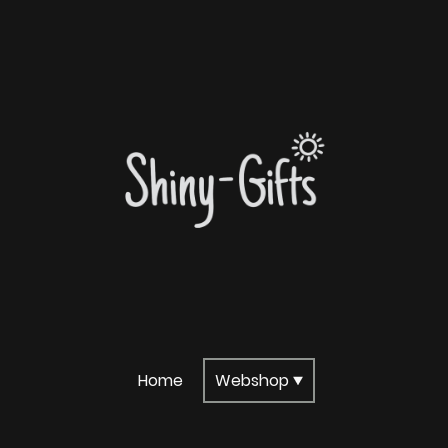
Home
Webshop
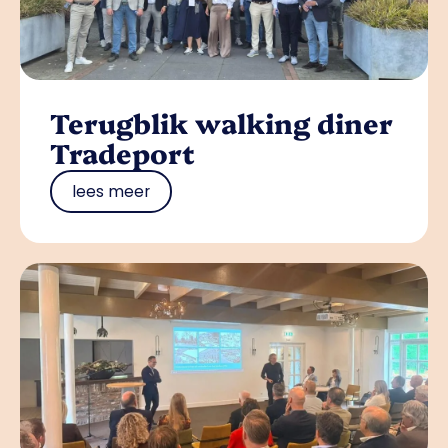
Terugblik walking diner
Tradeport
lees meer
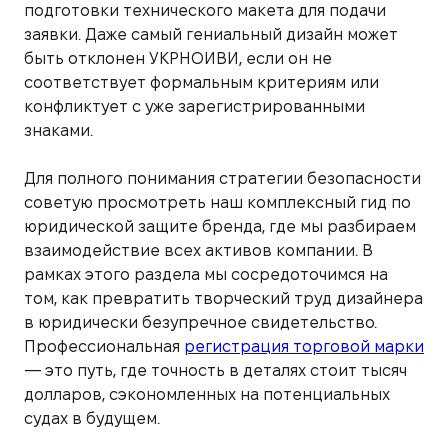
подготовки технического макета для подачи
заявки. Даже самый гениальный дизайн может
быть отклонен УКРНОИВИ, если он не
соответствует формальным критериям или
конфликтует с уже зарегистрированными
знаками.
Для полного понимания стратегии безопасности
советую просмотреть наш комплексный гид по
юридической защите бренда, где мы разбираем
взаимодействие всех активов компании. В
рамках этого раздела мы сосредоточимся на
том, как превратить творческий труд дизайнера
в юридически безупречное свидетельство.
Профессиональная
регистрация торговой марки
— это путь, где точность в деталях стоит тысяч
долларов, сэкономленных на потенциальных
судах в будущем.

PROBLEM TO WORK ON: Copy the listing exactly. No images belong in the copy.

YOUR RESPONSE:
Home
Webshop
Terugblik walking diner
Tradeport
lees meer
подготовки технического макета для подачи
заявки. Даже самый гениальный дизайн может
быть отклонен УКРНОИВИ, если он не
соответствует формальным критериям или
конфликтует с уже зарегистрированными
знаками.
Для полного понимания стратегии безопасности
советую просмотреть наш комплексный гид по
юридической защите бренда, где мы разбираем
взаимодействие всех активов компании. В
рамках этого раздела мы сосредоточимся на
том, как превратить творческий труд дизайнера
в юридически безупречное свидетельство.
Профессиональная
регистрация торговой марки
— это путь, где точность в деталях стоит тысяч
долларов, сэкономленных на потенциальных
судах в будущем.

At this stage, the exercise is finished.